Neptune is an average distance of $4.5 \times 10^9 \textrm{ km}$ from the Sun. Estimate the length of the Neptunian year using the fact that the Earth is $1.50 \times 10^8 \textrm{ km}$ from the Sun on average.

VIDEO TRANSCRIPT

This is Giancoli Answers with Mr. Dychko. Kepler's third law says that when you take the square of the period of one planet around the Sun, and divide it by the square of the period of some other planet orbiting the Sun, that's gonna equal the cube of the first planet's average distance from the Sun divided by the cube of the other planet's average distance from the Sun. So we can solve this for the period of Neptune by multiplying both sides by the period of Earth, which we know to be 1 year.
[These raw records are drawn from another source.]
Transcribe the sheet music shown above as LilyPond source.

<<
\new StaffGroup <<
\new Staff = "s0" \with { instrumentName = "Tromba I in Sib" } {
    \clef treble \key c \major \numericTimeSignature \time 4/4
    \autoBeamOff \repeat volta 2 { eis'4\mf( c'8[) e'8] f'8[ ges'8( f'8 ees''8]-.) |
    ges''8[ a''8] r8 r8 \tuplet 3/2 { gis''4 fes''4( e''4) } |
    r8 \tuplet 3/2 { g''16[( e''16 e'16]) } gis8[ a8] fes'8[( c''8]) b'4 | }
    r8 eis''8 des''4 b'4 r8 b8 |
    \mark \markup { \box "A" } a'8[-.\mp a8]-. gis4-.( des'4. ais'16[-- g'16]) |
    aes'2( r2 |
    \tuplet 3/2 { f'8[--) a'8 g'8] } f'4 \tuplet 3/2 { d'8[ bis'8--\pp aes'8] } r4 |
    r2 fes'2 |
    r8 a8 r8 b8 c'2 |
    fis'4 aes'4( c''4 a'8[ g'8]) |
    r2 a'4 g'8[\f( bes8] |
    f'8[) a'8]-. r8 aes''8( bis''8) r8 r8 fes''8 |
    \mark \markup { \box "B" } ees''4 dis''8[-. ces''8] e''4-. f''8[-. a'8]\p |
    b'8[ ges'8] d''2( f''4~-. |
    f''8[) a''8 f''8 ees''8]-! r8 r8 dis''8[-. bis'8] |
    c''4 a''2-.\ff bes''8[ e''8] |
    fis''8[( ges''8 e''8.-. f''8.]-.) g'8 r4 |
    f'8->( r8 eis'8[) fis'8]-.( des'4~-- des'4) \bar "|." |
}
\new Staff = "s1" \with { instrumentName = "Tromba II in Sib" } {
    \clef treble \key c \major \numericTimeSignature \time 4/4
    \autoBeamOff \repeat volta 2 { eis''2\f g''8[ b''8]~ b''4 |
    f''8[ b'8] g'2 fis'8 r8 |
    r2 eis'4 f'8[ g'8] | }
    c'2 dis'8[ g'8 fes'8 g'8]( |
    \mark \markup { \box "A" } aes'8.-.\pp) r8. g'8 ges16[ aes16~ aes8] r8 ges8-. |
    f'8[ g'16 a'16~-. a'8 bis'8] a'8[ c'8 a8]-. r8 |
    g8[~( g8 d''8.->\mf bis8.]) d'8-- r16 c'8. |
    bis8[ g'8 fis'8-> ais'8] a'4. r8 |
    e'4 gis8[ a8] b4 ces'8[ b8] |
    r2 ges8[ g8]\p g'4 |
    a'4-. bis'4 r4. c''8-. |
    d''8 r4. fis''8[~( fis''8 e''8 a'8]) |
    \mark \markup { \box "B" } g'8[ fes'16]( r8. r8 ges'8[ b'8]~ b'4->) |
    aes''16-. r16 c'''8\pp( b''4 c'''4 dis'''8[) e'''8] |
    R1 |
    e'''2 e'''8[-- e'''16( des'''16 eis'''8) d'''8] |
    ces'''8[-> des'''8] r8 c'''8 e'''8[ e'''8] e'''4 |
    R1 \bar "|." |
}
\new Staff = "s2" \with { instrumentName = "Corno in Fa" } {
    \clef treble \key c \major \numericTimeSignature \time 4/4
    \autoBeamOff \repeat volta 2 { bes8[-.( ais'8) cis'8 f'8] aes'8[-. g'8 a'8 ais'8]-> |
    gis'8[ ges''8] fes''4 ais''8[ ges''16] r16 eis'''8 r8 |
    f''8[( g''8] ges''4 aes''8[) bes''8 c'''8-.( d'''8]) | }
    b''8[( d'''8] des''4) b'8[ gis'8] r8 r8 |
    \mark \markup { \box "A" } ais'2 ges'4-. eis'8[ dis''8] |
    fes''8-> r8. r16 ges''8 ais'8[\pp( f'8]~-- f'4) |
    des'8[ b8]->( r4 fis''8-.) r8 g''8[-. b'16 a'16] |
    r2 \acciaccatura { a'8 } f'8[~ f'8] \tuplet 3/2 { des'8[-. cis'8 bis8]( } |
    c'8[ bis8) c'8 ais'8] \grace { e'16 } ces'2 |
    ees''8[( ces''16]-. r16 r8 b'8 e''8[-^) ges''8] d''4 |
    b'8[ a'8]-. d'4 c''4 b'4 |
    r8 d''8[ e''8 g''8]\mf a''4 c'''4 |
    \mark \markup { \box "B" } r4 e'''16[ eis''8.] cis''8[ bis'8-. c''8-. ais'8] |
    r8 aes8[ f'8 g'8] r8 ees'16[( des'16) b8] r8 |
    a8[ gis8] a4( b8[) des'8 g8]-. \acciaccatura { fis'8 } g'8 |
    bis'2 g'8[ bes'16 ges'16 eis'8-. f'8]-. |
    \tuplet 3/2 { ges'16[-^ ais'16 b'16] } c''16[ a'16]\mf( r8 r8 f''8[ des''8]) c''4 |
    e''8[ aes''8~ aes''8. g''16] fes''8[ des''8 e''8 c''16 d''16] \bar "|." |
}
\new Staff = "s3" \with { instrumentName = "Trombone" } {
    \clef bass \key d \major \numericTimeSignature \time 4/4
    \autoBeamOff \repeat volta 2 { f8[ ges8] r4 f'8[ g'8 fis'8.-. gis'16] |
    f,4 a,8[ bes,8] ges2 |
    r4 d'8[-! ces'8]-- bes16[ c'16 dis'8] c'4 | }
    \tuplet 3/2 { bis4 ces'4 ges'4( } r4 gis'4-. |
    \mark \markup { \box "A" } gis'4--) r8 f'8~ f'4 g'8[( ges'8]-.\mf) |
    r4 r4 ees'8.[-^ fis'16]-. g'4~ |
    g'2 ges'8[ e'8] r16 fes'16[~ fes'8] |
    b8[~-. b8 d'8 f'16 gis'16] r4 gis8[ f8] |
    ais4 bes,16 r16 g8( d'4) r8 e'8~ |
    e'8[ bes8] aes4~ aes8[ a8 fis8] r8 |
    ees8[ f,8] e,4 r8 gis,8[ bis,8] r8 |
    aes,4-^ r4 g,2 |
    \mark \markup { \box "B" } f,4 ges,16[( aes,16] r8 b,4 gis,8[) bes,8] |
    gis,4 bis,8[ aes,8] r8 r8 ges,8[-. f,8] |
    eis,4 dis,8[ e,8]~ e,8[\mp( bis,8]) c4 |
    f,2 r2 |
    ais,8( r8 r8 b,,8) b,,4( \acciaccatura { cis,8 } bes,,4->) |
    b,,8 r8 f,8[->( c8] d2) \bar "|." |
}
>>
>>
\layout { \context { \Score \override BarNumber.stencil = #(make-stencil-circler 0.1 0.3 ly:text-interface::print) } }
Multiply both sides by period of Earth squared and then take the square root of both sides and you get this; and you could even, you know, if we wanted to simplify it a bit more, we could write T Earth, take it out from under the square root sign, if you like it, and then have r Neptune cube divided by distance from the Earth to the Sun, cubed. Anyway, we get a square root of 365 days squared times 4.5 times 10 to the 9 kilometers; and now normally, I would turn this kilometers into meters because we typically like—meters, kilograms and seconds—in our formulas, and that would be fine if you did. But I didn't bother because it's kilograms, or kilometers cube divided by kilometers cube and I know that these units are just going to cancel anyway and they won't matter; so long as they are the same, they are gonna cancel and we are gonna be left with the square root of days squared, which is days. So here's the Neptune distance from the Sun average and here's the average distance from the Earth to the Sun, cube both of those distances, divide them, multiply by the 1 Earth-year in days, 365 days squared, square root that whole result and you get about 160 years is the period of Neptune's revolution around the Sun.